The amplitude modulator 106 modulates a DC power supply Vsupply according to the amplitude variations in the analog amplitude modulation signal AM(t), to provide an amplitude-modulated power supply signal Vs(t) which is coupled to the power supply port of the PA 112. Meanwhile, the phase modulator 110 modulates an RF carrier signal according to the phase variations in the analog phase modulation signal PM(t), to provide a phase-modulated RF carrier signal which is coupled to the RF input port of the PA 112.
Because the phase-modulated RF carrier signal at the RF input port of the PA 112 has a constant envelope, the PA 112 can be configured to operate as a highly efficient nonlinear PA without concern for distorting the amplitude information, which as explained above is processed in the separate AM path. Typically, the PA 112 is implemented as a Class D, E or F switch-mode PA operating between compressed and cut-off states (i.e., in a “compressed mode”), so that the output power of the PA 112 is directly controlled and modulated according to the amplitude variations in the amplitude-modulated power supply signal Vs(t). By modulating the power supply port of the PA 112 in this manner, the amplitude modulation represented in the original digital amplitude modulation data stream p is restored at the output of the PA 112, to provide the desired amplitude- and phase-modulated RF carrier signal.

--- Material provided ---
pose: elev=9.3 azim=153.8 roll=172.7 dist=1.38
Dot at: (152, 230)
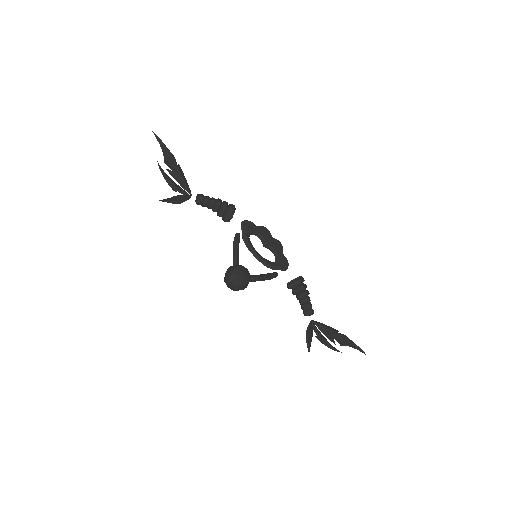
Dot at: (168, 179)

--- Exercise task A ---
From the power amplifier text, quote the passage that starts with "The amplitude modulator" and goes on through "input port of the PA 112.".
--- Exercise task B ---
List every switch-mode PA class that the power amplifier text names as a typical implementation of the PA 112.

--- Correct output A ---
The amplitude modulator 106 modulates a DC power supply Vsupply according to the amplitude variations in the analog amplitude modulation signal AM(t), to provide an amplitude-modulated power supply signal Vs(t) which is coupled to the power supply port of the PA 112. Meanwhile, the phase modulator 110 modulates an RF carrier signal according to the phase variations in the analog phase modulation signal PM(t), to provide a phase-modulated RF carrier signal which is coupled to the RF input port of the PA 112.

--- Correct output B ---
Class D, Class E, Class F